NOTE: If text is copied directly from typesetting applications there will inevitably be word joins and combining diacritics. These applications promote laziness in this operation and the content is not suitable for internationalization extraction.
When typesetting any text in any script there are a set of variables than can be applied for the optimization of presentation, length and line-count for any and every language. In order of importance and effect these are:
Font-family. It is important the font-family selected contains all the required characters for a particular language.
Galley-width. Galley and margins are very powerful in fine tuning the line-count length of a document. They can dramatically affect the end of line breaks.
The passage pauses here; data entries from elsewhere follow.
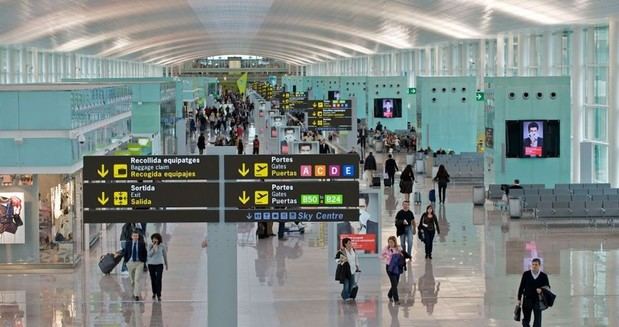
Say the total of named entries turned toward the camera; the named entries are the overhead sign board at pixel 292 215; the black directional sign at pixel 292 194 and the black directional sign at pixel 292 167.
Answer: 3

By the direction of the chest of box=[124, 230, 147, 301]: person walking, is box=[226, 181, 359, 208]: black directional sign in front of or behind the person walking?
in front

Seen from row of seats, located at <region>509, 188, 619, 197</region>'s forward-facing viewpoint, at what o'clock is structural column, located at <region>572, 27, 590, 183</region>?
The structural column is roughly at 6 o'clock from the row of seats.

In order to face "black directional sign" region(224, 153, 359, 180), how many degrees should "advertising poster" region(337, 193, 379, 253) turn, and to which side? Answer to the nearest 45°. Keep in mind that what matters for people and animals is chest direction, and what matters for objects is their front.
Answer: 0° — it already faces it

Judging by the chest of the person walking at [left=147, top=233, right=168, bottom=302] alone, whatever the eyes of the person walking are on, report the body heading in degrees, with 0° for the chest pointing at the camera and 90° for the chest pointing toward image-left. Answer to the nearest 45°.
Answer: approximately 0°

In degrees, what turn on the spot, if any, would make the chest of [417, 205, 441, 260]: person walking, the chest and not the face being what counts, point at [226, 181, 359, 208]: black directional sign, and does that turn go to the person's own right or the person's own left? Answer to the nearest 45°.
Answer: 0° — they already face it

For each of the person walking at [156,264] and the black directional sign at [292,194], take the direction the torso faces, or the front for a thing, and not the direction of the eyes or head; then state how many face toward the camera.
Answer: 2

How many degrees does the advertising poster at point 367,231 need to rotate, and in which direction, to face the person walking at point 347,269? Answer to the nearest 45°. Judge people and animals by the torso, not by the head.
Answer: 0° — it already faces them

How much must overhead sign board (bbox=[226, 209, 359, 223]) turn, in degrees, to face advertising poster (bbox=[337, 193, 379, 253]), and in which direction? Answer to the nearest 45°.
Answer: approximately 180°
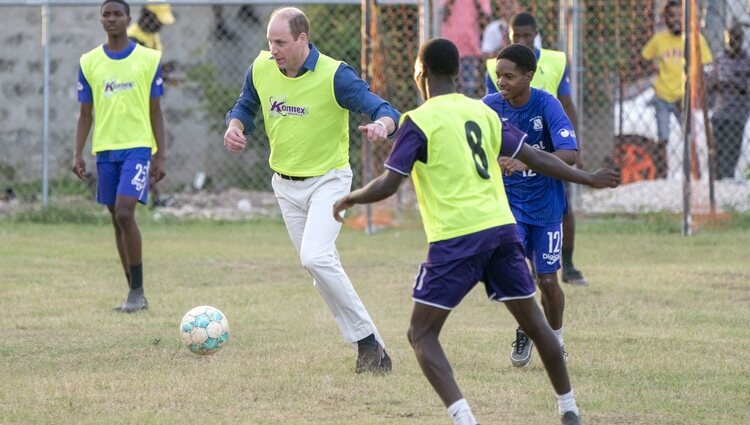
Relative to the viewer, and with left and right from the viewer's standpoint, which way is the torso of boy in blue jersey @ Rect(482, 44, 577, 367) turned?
facing the viewer and to the left of the viewer

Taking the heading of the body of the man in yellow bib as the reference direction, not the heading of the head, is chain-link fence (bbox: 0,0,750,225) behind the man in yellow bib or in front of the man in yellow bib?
behind

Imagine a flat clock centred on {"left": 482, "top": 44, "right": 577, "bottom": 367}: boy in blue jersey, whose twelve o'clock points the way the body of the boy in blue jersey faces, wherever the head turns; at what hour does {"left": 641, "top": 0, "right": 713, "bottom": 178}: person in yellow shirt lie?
The person in yellow shirt is roughly at 5 o'clock from the boy in blue jersey.

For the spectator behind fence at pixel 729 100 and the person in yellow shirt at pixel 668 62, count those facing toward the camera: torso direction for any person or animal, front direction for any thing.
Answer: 2

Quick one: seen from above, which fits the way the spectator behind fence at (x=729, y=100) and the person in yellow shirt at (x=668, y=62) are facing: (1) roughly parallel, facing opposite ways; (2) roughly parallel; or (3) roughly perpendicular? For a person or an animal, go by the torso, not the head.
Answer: roughly parallel

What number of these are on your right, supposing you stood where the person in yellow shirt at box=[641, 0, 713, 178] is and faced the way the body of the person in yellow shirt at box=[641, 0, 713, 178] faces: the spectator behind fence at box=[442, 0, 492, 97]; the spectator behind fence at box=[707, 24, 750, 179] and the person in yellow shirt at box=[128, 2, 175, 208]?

Obviously the more characters on a line (smaller font or wider galley) will give a better non-hyphenated line presentation.
Line-height. The balance between font-size and line-height is critical for the readability of any text. Line height is put first as font-size is a child of line-height based on the fact it is line-height and line-count that sets the baseline for any page.
Font-size. Font size has a significant effect on line-count and document length. Font-size changes as small as 0.25pt can have a significant effect depending on paragraphing.
Justification. This is applied for readibility and to create a professional looking document (based on house style perceptions). There are a number of languages that should not be justified due to the very long word lengths and no automatic hyphenation tools. Examples are South Indian languages. Consider using left alignment for these languages or there will be large and ugly spaces between words.
Hyphenation. Hypenation will general shorten the line count to paragraph turns. It has maximum effect on long paragraphs but is unlikely to pick up more than a line or two in short text. It is important that the correct lang code has been used and that the rendering system does support hyphenation for that language.
Word Spacing. Light word spacing can make a difference to the application of hyphens. It can be a double-edge sword and create spacing and hyphenation problems as well as save them.
Letter Spacing. This should be used as a last resort setting unless you have mild letter-spacing reduction as a house policy. However that is generally done as a reading quality issue rather than content shortening.